━━━━━ ENTRIES SHOWN ━━━━━
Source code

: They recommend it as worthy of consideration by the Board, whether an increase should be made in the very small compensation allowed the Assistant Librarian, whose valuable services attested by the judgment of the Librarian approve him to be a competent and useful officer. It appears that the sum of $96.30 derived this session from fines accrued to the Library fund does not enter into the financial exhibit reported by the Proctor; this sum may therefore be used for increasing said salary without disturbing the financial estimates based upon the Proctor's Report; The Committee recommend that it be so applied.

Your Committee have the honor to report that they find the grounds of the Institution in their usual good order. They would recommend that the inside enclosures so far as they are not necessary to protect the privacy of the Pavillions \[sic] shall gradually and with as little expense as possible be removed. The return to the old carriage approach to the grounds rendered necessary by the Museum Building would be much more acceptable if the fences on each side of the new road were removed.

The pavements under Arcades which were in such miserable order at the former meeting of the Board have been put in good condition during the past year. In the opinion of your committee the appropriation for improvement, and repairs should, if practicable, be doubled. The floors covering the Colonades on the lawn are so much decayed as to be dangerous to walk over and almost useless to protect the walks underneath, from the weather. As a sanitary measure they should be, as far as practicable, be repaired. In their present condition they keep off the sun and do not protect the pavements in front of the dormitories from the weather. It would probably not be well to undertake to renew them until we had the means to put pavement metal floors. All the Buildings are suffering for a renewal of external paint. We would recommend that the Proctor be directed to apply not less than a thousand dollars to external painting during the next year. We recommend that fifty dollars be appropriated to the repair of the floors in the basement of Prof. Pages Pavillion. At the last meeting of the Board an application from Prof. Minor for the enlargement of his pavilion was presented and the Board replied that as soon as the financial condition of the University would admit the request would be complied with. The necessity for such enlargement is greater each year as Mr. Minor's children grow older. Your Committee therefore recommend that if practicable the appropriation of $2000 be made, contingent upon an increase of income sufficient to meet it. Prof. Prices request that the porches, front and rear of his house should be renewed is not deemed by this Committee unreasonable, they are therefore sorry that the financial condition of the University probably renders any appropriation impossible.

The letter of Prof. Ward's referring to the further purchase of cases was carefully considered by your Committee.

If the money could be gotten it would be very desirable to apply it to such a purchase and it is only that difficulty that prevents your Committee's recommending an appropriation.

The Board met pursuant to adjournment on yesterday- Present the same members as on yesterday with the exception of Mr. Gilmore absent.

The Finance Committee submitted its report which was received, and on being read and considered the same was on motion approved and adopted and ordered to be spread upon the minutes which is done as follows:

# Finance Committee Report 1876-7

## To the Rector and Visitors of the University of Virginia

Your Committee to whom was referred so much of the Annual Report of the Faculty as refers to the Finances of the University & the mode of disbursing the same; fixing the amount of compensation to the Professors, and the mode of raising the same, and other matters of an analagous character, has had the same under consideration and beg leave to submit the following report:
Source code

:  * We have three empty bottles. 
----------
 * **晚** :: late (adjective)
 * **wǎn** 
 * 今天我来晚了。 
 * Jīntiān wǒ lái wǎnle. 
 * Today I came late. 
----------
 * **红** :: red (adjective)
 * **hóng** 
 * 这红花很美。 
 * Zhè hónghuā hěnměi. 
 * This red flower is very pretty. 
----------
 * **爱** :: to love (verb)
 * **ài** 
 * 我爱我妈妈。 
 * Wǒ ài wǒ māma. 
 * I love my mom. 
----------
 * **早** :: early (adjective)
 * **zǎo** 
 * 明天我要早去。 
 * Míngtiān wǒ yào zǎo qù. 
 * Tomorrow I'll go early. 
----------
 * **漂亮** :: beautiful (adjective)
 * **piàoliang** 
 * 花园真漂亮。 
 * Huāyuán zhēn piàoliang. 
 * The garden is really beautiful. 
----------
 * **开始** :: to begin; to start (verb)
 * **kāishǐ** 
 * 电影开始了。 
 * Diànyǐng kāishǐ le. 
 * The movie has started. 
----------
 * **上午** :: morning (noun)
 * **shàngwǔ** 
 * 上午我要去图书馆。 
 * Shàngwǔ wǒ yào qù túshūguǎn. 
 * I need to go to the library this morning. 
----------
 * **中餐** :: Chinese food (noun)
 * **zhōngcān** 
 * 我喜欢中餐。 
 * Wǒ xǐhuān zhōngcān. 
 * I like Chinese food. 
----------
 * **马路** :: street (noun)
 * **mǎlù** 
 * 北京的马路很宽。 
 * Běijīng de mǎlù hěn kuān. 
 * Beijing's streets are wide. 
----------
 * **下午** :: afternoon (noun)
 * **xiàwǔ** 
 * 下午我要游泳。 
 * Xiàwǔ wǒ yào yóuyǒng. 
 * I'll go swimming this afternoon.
━━━━━
(TASK DESCRIPTION):
Please give every line of the material above as a Markdown table with two columns, Row and Line. Number the rows in order, and leave out blank lines.

(ANSWER SECTION):
| Row | Line |
|---|---|
| 1 | Source code |
| 2 | : They recommend it as worthy of consideration by the Board, whether an increase should be made in the very small compensation allowed the Assistant Librarian, whose valuable services attested by the judgment of the Librarian approve him to be a competent and useful officer. It appears that the sum of $96.30 derived this session from fines accrued to the Library fund does not enter into the financial exhibit reported by the Proctor; this sum may therefore be used for increasing said salary without disturbing the financial estimates based upon the Proctor's Report; The Committee recommend that it be so applied. |
| 3 | Your Committee have the honor to report that they find the grounds of the Institution in their usual good order. They would recommend that the inside enclosures so far as they are not necessary to protect the privacy of the Pavillions \[sic] shall gradually and with as little expense as possible be removed. The return to the old carriage approach to the grounds rendered necessary by the Museum Building would be much more acceptable if the fences on each side of the new road were removed. |
| 4 | The pavements under Arcades which were in such miserable order at the former meeting of the Board have been put in good condition during the past year. In the opinion of your committee the appropriation for improvement, and repairs should, if practicable, be doubled. The floors covering the Colonades on the lawn are so much decayed as to be dangerous to walk over and almost useless to protect the walks underneath, from the weather. As a sanitary measure they should be, as far as practicable, be repaired. In their present condition they keep off the sun and do not protect the pavements in front of the dormitories from the weather. It would probably not be well to undertake to renew them until we had the means to put pavement metal floors. All the Buildings are suffering for a renewal of external paint. We would recommend that the Proctor be directed to apply not less than a thousand dollars to external painting during the next year. We recommend that fifty dollars be appropriated to the repair of the floors in the basement of Prof. Pages Pavillion. At the last meeting of the Board an application from Prof. Minor for the enlargement of his pavilion was presented and the Board replied that as soon as the financial condition of the University would admit the request would be complied with. The necessity for such enlargement is greater each year as Mr. Minor's children grow older. Your Committee therefore recommend that if practicable the appropriation of $2000 be made, contingent upon an increase of income sufficient to meet it. Prof. Prices request that the porches, front and rear of his house should be renewed is not deemed by this Committee unreasonable, they are therefore sorry that the financial condition of the University probably renders any appropriation impossible. |
| 5 | The letter of Prof. Ward's referring to the further purchase of cases was carefully considered by your Committee. |
| 6 | If the money could be gotten it would be very desirable to apply it to such a purchase and it is only that difficulty that prevents your Committee's recommending an appropriation. |
| 7 | The Board met pursuant to adjournment on yesterday- Present the same members as on yesterday with the exception of Mr. Gilmore absent. |
| 8 | The Finance Committee submitted its report which was received, and on being read and considered the same was on motion approved and adopted and ordered to be spread upon the minutes which is done as follows: |
| 9 | # Finance Committee Report 1876-7 |
| 10 | ## To the Rector and Visitors of the University of Virginia |
| 11 | Your Committee to whom was referred so much of the Annual Report of the Faculty as refers to the Finances of the University & the mode of disbursing the same; fixing the amount of compensation to the Professors, and the mode of raising the same, and other matters of an analagous character, has had the same under consideration and beg leave to submit the following report: |
| 12 | Source code |
| 13 | :  * We have three empty bottles.  |
| 14 | ---------- |
| 15 |  * **晚** :: late (adjective) |
| 16 |  * **wǎn**  |
| 17 |  * 今天我来晚了。  |
| 18 |  * Jīntiān wǒ lái wǎnle.  |
| 19 |  * Today I came late.  |
| 20 | ---------- |
| 21 |  * **红** :: red (adjective) |
| 22 |  * **hóng**  |
| 23 |  * 这红花很美。  |
| 24 |  * Zhè hónghuā hěnměi.  |
| 25 |  * This red flower is very pretty.  |
| 26 | ---------- |
| 27 |  * **爱** :: to love (verb) |
| 28 |  * **ài**  |
| 29 |  * 我爱我妈妈。  |
| 30 |  * Wǒ ài wǒ māma.  |
| 31 |  * I love my mom.  |
| 32 | ---------- |
| 33 |  * **早** :: early (adjective) |
| 34 |  * **zǎo**  |
| 35 |  * 明天我要早去。  |
| 36 |  * Míngtiān wǒ yào zǎo qù.  |
| 37 |  * Tomorrow I'll go early.  |
| 38 | ---------- |
| 39 |  * **漂亮** :: beautiful (adjective) |
| 40 |  * **piàoliang**  |
| 41 |  * 花园真漂亮。  |
| 42 |  * Huāyuán zhēn piàoliang.  |
| 43 |  * The garden is really beautiful.  |
| 44 | ---------- |
| 45 |  * **开始** :: to begin; to start (verb) |
| 46 |  * **kāishǐ**  |
| 47 |  * 电影开始了。  |
| 48 |  * Diànyǐng kāishǐ le.  |
| 49 |  * The movie has started.  |
| 50 | ---------- |
| 51 |  * **上午** :: morning (noun) |
| 52 |  * **shàngwǔ**  |
| 53 |  * 上午我要去图书馆。  |
| 54 |  * Shàngwǔ wǒ yào qù túshūguǎn.  |
| 55 |  * I need to go to the library this morning.  |
| 56 | ---------- |
| 57 |  * **中餐** :: Chinese food (noun) |
| 58 |  * **zhōngcān**  |
| 59 |  * 我喜欢中餐。  |
| 60 |  * Wǒ xǐhuān zhōngcān.  |
| 61 |  * I like Chinese food.  |
| 62 | ---------- |
| 63 |  * **马路** :: street (noun) |
| 64 |  * **mǎlù**  |
| 65 |  * 北京的马路很宽。  |
| 66 |  * Běijīng de mǎlù hěn kuān.  |
| 67 |  * Beijing's streets are wide.  |
| 68 | ---------- |
| 69 |  * **下午** :: afternoon (noun) |
| 70 |  * **xiàwǔ**  |
| 71 |  * 下午我要游泳。  |
| 72 |  * Xiàwǔ wǒ yào yóuyǒng.  |
| 73 |  * I'll go swimming this afternoon. |